Il seroit impoli de gener Madame. Au surplus, je m'en rapporte a elle, demain seroit bon.

HORTENSE.

Des qu'elle y consent, il n'y a qu'a envoyer Lepine.

SCENE XIII.

LA COMTESSE, HORTENSE, LE MARQUIS, LISETTE.

HORTENSE.

Voici Lisette qui entre; je vais lui dire de nous l'aller chercher... Lisette, on doit passer[83] ce soir un contrat de mariage entre monsieur le Marquis et moi; il veut tout a l'heure[84] faire partir Lepine pour amener son notaire de Paris. Ayez la bonte de lui dire qu'il vienne recevoir ses ordres.

LISETTE.

J'y cours, Madame.

LA COMTESSE, l'arretant.

Ou allez-vous? En fait de mariage, je ne veux ni m'en meler, ni que mes gens s'en melent.

LISETTE.

Moi, ce n'est que pour rendre service. Tenez, je n'ai que faire de sortir:[85] je le vois sur la terrasse. (Elle appelle.) Monsieur de Lepine?

LA COMTESSE, a part.

Cette sotte![86]

SCENE XIV.

LEPINE, LISETTE, LE MARQUIS, LA COMTESSE, LE CHEVALIER, HORTENSE.

LEPINE.

Qui est-ce qui m'appelle?

LISETTE.

Vite, vite, a cheval!
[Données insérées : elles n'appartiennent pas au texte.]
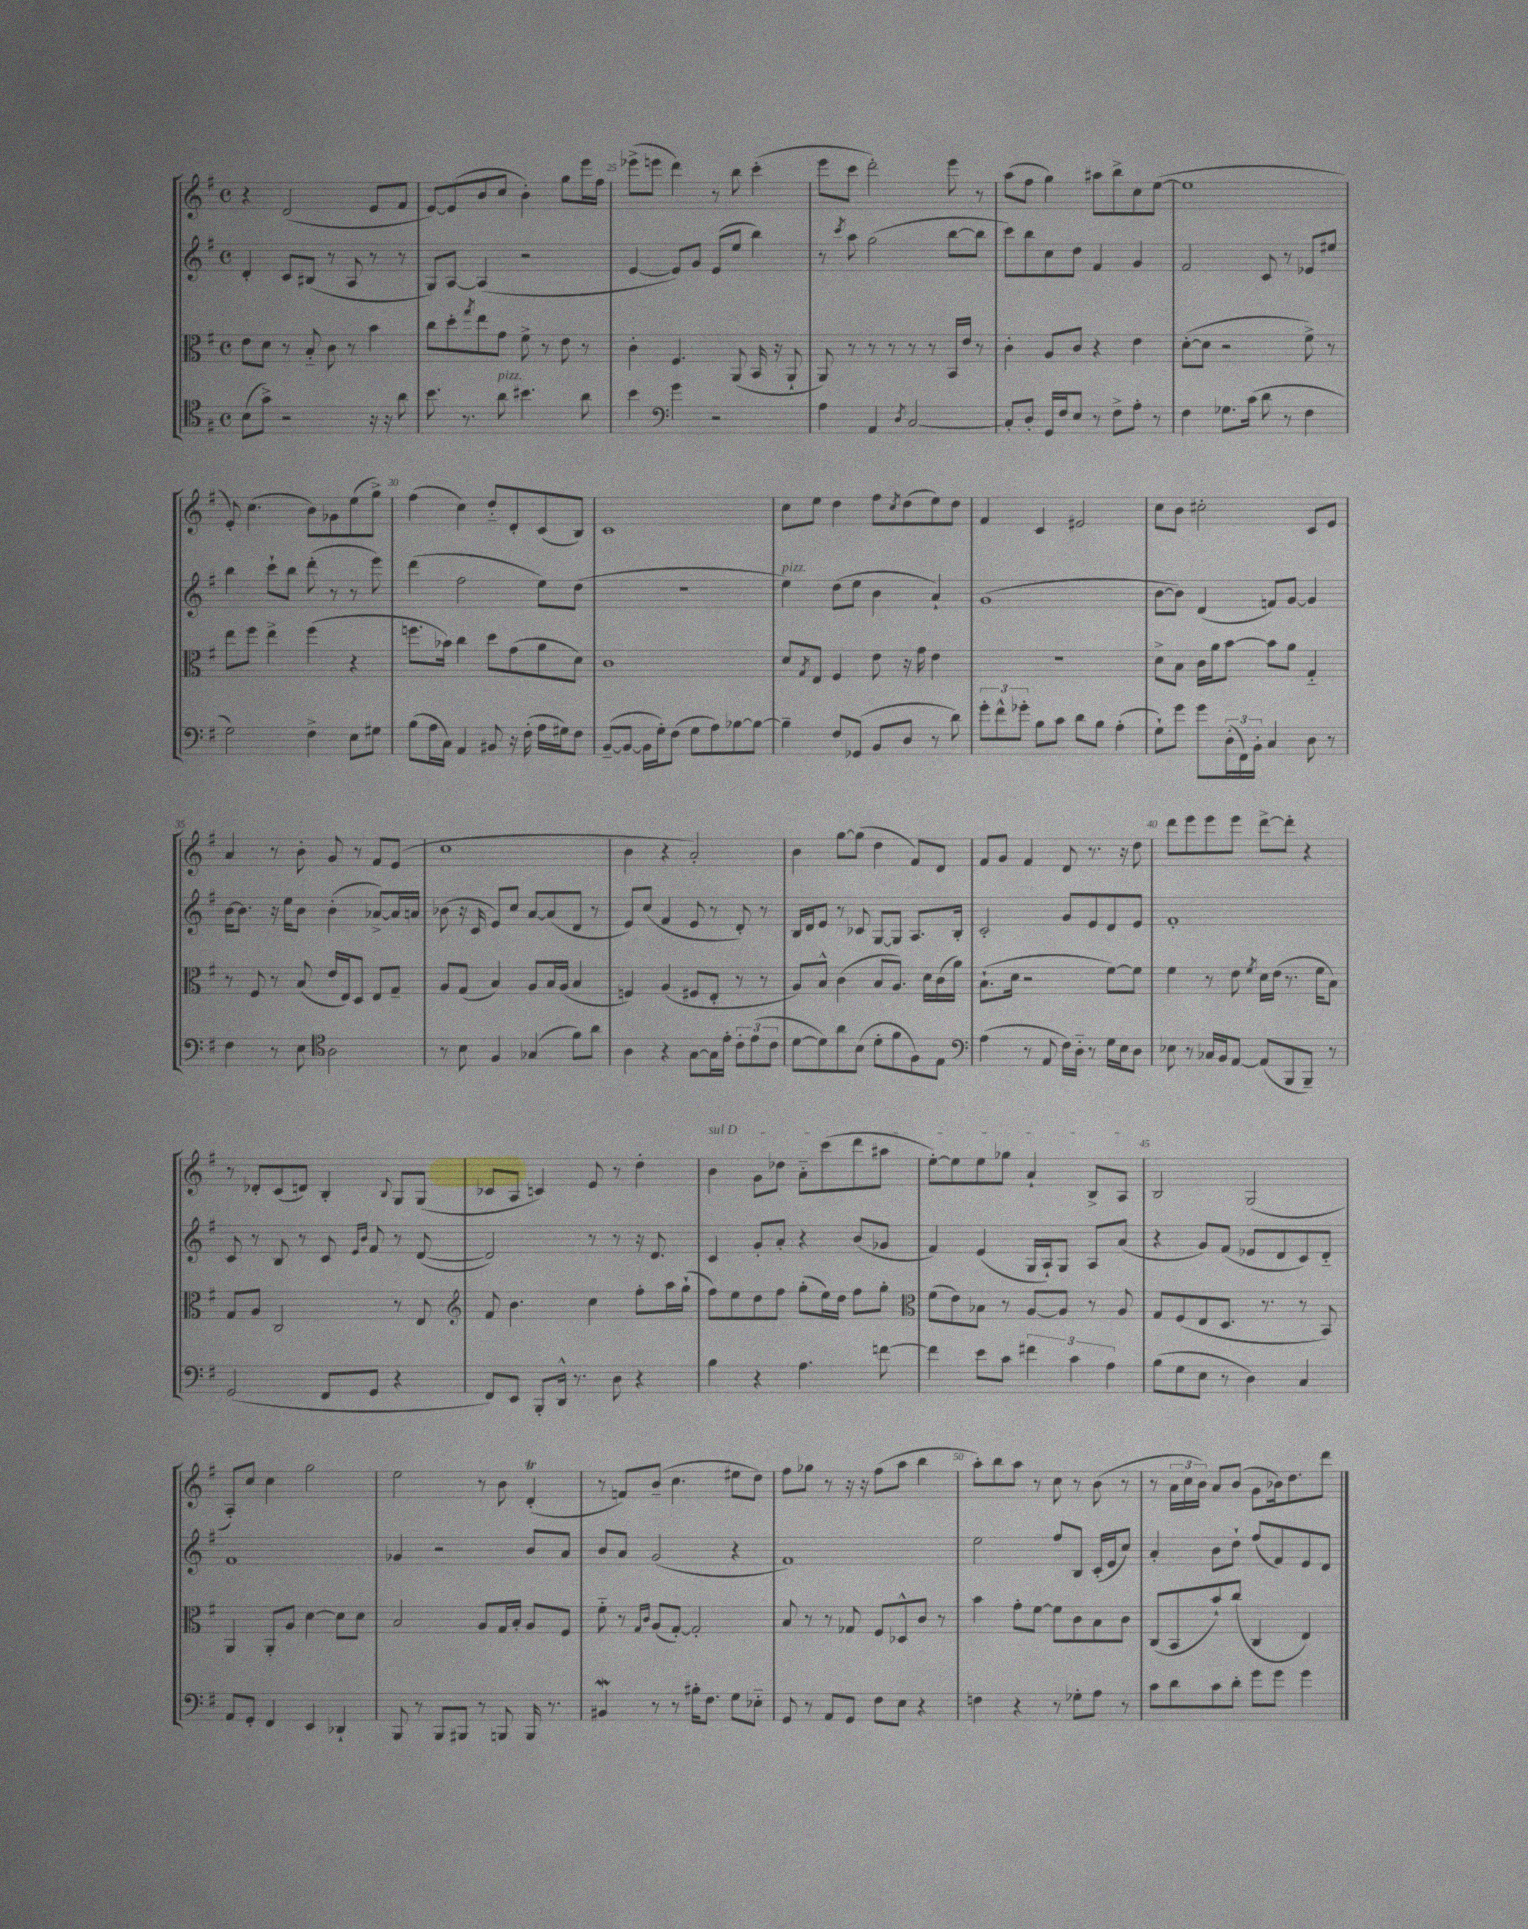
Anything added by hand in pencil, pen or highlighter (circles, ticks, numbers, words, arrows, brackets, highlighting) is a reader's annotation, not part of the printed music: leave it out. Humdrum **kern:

**kern	**kern	**kern	**kern
*staff4	*staff3	*staff2	*staff1
*clefC4	*clefC3	*clefG2	*clefG2
*k[f#]	*k[f#]	*k[f#]	*k[f#]
*M4/4	*M4/4	*M4/4	*M4/4
*met(c)	*met(c)	*met(c)	*met(c)
(8B\L	8e\L	4d'/	4r
8g^\J)	8d\J	.	.
2r	8r	8c/L	(2d/
.	8B'~/	(8B#/J	.
.	8c\	8r	.
.	8r	8A/	.
16r	4b\	8r	8e/L
16r	.	.	.
8a\	.	8r	8f#/J
=	=	=	=
8.b\	8cc\L	8G/L)	[8e/L)
.	8dd'\	[8A/J	(8e/]
8.r	.	.	.
.	8qgg/	.	.
.	8ee\	(4A/]	8b/
8a\	8g\J	.	8cc/J
4.b#\	8f#^\	2r	4b'\)
.	8r	.	.
.	8e\	.	8gg\L
8a\	8r	.	16eee\L
.	.	.	16ff#\JJ
=	=	=	=
4b\	4c'\	[4e/	(8eee-^\L
.	.	.	8eee\J
*clefF4	*	*	*
4g\	4.F#/	8e/]L)	4ddd\)
.	.	8g/J	.
2r	.	(8e/L	8r
.	(8AA/	8ee/J	8bb\
.	16BB/	4bb\)	(4ccc'\
.	16r	.	.
.	8AA`/	.	.
=	=	=	=
4A\	8AA/)	8r	8eee\L
.	.	8qccc/	.
.	8r	8aa\	8ccc\J
4AA/	8r	(2gg\	2ddd'\)
.	8r	.	.
8qD/	.	.	.
[2C/	8r	.	.
.	8r	.	.
.	16BB/LL	[8bb\L	8eee\
.	16e/JJ	.	.
.	8r	8bb\]J	8r
=	=	=	=
8C'/]L	4c'\	8ccc\L)	(8aa\L
8D'/J	.	8bb\	8ff#\J
16GG/LL	8A/L	8cc\	4gg\)
16F#/J	.	.	.
8E/J	8c/J	8dd\J	.
8r	4r	4f#/	8aa#\L
8F#^\L	.	.	8bb^\
8A'\J	4e\	4g/	8cc\
8r	.	.	([8ee\J
=	=	=	=
4F#\	([8d'\L	2f#/	1ee]
.	8d\]J	.	.
8.G-\L	2r	.	.
(16c\Jk	.	.	.
8d\	.	8c/	.
8r	.	8r	.
4F#\	8f#^\)	8e-/L	.
.	8r	8ee#/J	.
=	=	=	=
2G\)	8ee\L	4bb\	8e'/)
.	8ff#\J	.	(4.cc\
.	4ee^\	8ccc`\L	.
.	.	8bb\J	.
4F#^\	(4ff#\	(8ddd'\	8b\L)
.	.	8r	8g-\
8E\L	4r	8r	(8ee\
8G#\J	.	8eee\)	8gg^\J)
=	=	=	=
(8B\L	8.ff\L	(4ddd\	(4ff#\
16A\L	.	.	.
16C\JJ)	16b-\Jk)	.	.
4AA/	4cc\	2ff#\	4cc\)
8BB#/	8dd\L	.	8dd'~/L
16r	(8g\	.	8d'/
(16F#'\	.	.	.
16A\LL	8a\	8ee\L)	(8c/
16G#\J)	.	.	.
8F#\J	8d\J)	(8dd\J	8B/J)
=	=	=	=
([8BB~/L	1c	1r	1c
8BB/_J	.	.	.
16BB\]LL	.	.	.
16G'\J)	.	.	.
(8F#\J	.	.	.
8G\L	.	.	.
8A\)	.	.	.
[8B-\	.	.	.
8B-\_J	.	.	.
=	=	=	=
4B-~\]	8d/L	4ee\)	8cc\L
.	8qG/	.	.
.	8E/J	.	8ee\J
8F#/L	4F#/	(8dd\L	4dd\
(8GG-/J	.	8ee\J	.
8BB/L	8e\	4b\	8ff#\L
.	.	.	8qcc/
8D/J	16r	.	(8dd\
.	16g\	.	.
8r	4e\	4a`/)	8ee\)
8d\)	.	.	8dd\J
=	=	=	=
12g'\L	1r	(1g	4f#/
12f#^^\	.	.	.
12g-'\J	.	.	.
8B\L	.	.	4c/
8c\J	.	.	.
8d\L	.	.	2e#/
8B\J	.	.	.
(4A'\	.	.	.
=	=	=	=
8G`\L)	8d^\L	[8b\L	8cc\L
8g\J	8B\J	8b\]J)	8b\J
8g\L	16c\LL	(4d/	2cc#'\
.	16a\J	.	.
(24D'\L	[8b\J	.	.
24FF#\)	.	.	.
24BB'\JJ	.	.	.
4C/	8b\]L	8f/L)	.
.	8a\J	[8g/J	.
8D\	4G'~/	4g/]	8c/L
8r	.	.	8e/J
=	=	=	=
4F#\	8r	[16b\LK	4a/
.	.	8.b\]J	.
.	8F#/	.	.
8r	8r	16r	8r
.	.	16ee\LK	.
8E\	(8B/	8b\J	8b'\
*clefC4	*	*	*
2A\	16e/LL	(4b'\	8g/
.	16E/J)	.	.
.	8D/J	.	8r
.	8E/L	[8a-^/L)	8f#/L
.	8G~/J	16a-/]L	(8e/J
.	.	16a/JJ	.
=	=	=	=
8r	8A/L	(8b-\	1cc
8B\	(8G/J	16r	.
.	.	16c/	.
4F#/	4B/)	8e/L)	.
.	.	8cc/J	.
(4G-/	8A/L	[8a/L	.
.	16B/L	(8a/]	.
.	(16A/JJ	.	.
8f#\L)	4B/	8d/J	.
8a\J	.	8r	.
=	=	=	=
4A\	4F/)	8e/L)	4b\
.	.	(8cc/J	.
4r	(4A/	4f#/	4r
[8G\L	8F#/L	8e/	2a'/)
16G\]L	8E'/J	8r	.
16e'\JJ	.	.	.
12c'\L	8r	8d'/)	.
(12e\	.	.	.
.	8r	8r	.
12c\J	.	.	.
=	=	=	=
[8d\L	8A/L)	16B/LL	4b\
.	.	16d/J	.
8d\])	8B^^/J	8e/J	.
8a\	(4c\	8r	[8gg\L
(8B\J	.	8c-/	(8gg\]J
8d'\L	8B/L	[8G/L	4dd\
8f#\	8.A/J)	8G/]J	.
8F#\)	.	8.A/L	8f#/L)
.	16d\LL	.	.
8E\J	(16c\	.	8d/J
.	16a\JJ)	16B'/Jk	.
=	=	=	=
*clefF4	*	*	*
(4A\	(8.B`\L	2c'/	8f#/L
.	.	.	8g/J
.	16d\Jk	.	.
8r	2r	.	4f#/
8AA/	.	.	.
16F#\LL)	.	8g/L	8d/
16D'~\JJ	.	.	.
8r	.	8e/	8.r
16G\LL	[8f#\L)	8d/	.
16E\J	.	.	16r
8D\J	8f#\]J	8e/J	8dd\
=	=	=	=
8E-\	4f#\	1f#'	8ddd\L
8r	.	.	8eee\
16C-/LL	8r	.	8eee\
16BB/J	.	.	.
[8AA/J	8e\	.	8eee\J
.	8qf#/	.	.
(8AA/]L	16d\LL	.	[8ddd^\L
.	(16e\JJ	.	.
8BBB/	8.r	.	8ddd'\]J
8BBB~/J)	.	.	4r
.	16f#\LK	.	.
8r	8B\J)	.	.
=	=	=	=
(2GG/	8G/L	8c/	8r
.	8A/J	8r	8d-'/L
.	2C/	8B/	(8c/
.	.	8r	8d/J)
8FF#/L	.	8c/	4B'/
.	.	16qqe/LL	.
.	.	16qqb/JJ	.
8GG/J	.	8f#/	.
.	.	.	8qqB/
4r	8r	8r	8G/L
.	8E/	([8d/	(8G/J
=	=	=	=
*	*clefG2	*	*
8FF#/L)	8f#/	2d/])	8c-/L
8EE/J	4.b\	.	8A/J
8BBB'/L	.	.	4c/)
16DD^^/Jk	.	.	.
8.r	.	.	.
.	4cc\	8r	8e/
8D\	.	8r	8r
4r	8ff#'\L	16r	4dd'\
.	.	8.d/	.
.	16aa\L	.	.
.	(16gg`\JJ	.	.
=	=	=	=
4B\	8ff#\L)	4c/	4b\
.	8ee\	.	.
4r	8dd\	8g'/L	8g\L
.	8ff#\J	8a'/J	8dd-\J
4.A\	(8gg'\L	4r	8a'~\L
.	16ee\L)	.	(8ccc\
.	16dd\JJ	.	.
.	8ff#\L	(8b/L	8ddd\
[8f\	8gg'\J	8g-/J	8aa#\J
=	=	=	=
*	*clefC3	*	*
4f\]	(8f#\L	4f#/)	[8ee'\L)
.	8e\)	.	8ee\]
8e\L	8B-\J	(4e/	8ee\
8c\J	8r	.	8gg-\J
6f#\	[8A/L	16G/LL	4a`/
.	.	16A`/J)	.
.	8A/]J	8G/J	.
6c\	.	.	.
.	8r	8A/L	8B^/L
6A\	.	.	.
.	8A/	(8a/J	8A/J
=	=	=	=
(8B\L	8G/L	4r	2B/
8G\	(8F#/	.	.
8E\J	8E/	8g/L)	.
8r	8.D/J	(8f#/J	.
4D\)	.	8e-/L	(2G/
.	8.r	.	.
.	.	8d/	.
4C/	8r	8c/)	.
.	8BB/)	8d'~/J	.
=	=	=	=
8AA/L	4AA/	1f#	8A'/L)
8GG'/J	.	.	8cc/J
4FF#/	8AA'/L	.	4cc\
.	8A/J	.	.
4EE/	[4d\	.	2gg\
4DD-`/	8d\]L	.	.
.	8d\J	.	.
=	=	=	=
8BBB/	2B/	4g-/	2ee\
8r	.	.	.
8BBB/L	.	2r	.
8BBB#/J	.	.	.
8r	8A/L	.	8r
8BBB/	16G/L	.	8b\
.	16B'/JJ	.	.
16BBB/	8A/L	8b/L	(4d'/
8.r	.	.	.
.	8F#/J	8a/J	.
=	=	=	=
4BB#/	8f#'~\	8b/L	8r
.	8r	8a/J	8f/L)
.	16qqG/LL	.	.
.	16qqc/JJ	.	.
8r	(8A/L	(2g/	(8b~/J
8r	[8G'/J)	.	4.cc\
16B#'\LK	2G'/]	.	.
8.F#\J	.	.	.
8G\L	.	4r	8ee#\L
8E-'~\J	.	.	8dd\J)
=	=	=	=
8GG/	8B/	1f#)	8ff#\L
8r	8r	.	8gg-\J
8AA/L	8r	.	8r
8GG/J	8G-/	.	16r
.	.	.	16r
8F#\L	8F#/L	.	(8ff#\L
8E\J	8D-^^/	.	8aa\J
4r	8c/J	.	4bb\
.	8r	.	.
=	=	=	=
4F\	4b\	2ee\	8aa'\L)
.	.	.	8bb\
4r	8g'\L	.	8aa\J
.	[8f#\J	.	8r
8r	8f#\]L	8ff#/L	8cc\
8G-'\L	8c\	8B/J	8r
8A\J	8B\	(16c'/LL	(8b\
.	.	16e/J	.
8r	8c\J	8cc/J)	8r
=	=	=	=
8c\L	(8C/L	4a'/	8r
8d\	8BB/	.	24a\LL
.	.	.	24cc\
.	.	.	24b\JJ)
8c\	8b`/)	8b\L	8a/L
8d'\J	(8cc/J	8dd`\J	(8b/J
8g\L	4C/	(8ff#/L	8g\L
8g\J	.	8f#/)	16b-\k)
.	.	.	8.dd\
4g\	4E/)	8e/	.
.	.	8d/J	8ddd\J
==	==	==	==
*-	*-	*-	*-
Il s'agit d'un contrat de mariage entre Madame et votre maitre, et il faut aller a Paris chercher le notaire de monsieur le Marquis.

LEPINE, au Marquis.

Le notaire! Ce qu'elle conte est-il vrai? Monsieur, nous avons la partie de chasse pour tantot; je me suis arrange pour courir le lievre, et non pas le notaire.

LE MARQUIS.

C'est pourtant le dernier qu'on veut.

LEPINE.

Ce n'est pas la peine que je voyage pour avoir le votre: je le compte pour mort. Ne savez-vous pas? La fievre le travailloit quand nous partimes, avec le medecin par-dessus[87]; il en avoit le transport au cerveau.[88]

LE MARQUIS.

Vraiment, oui. A propos, il etoit tres malade.

LEPINE.

Il agonisoit, sandis![89]...

LISETTE, d'un air indifferent.

Il n'y a qu'a prendre celui de Madame.

LA COMTESSE.

II n'y a qu'a vous taire, car, si celui de Monsieur est mort, le mien l'est aussi. II y a quelque temps qu'il me dit qu'il etoit le sien.

LISETTE, indifferemment, d'un air modeste.

Il me semble qu'il n'y a pas longtemps que vous lui avez ecrit, Madame.

LA COMTESSE

La belle consequence![90] Ma lettre a-t-elle empeche qu'il ne mourut? Il est certain que je lui ai ecrit, mais aussi ne m'a-t-il point fait de reponse.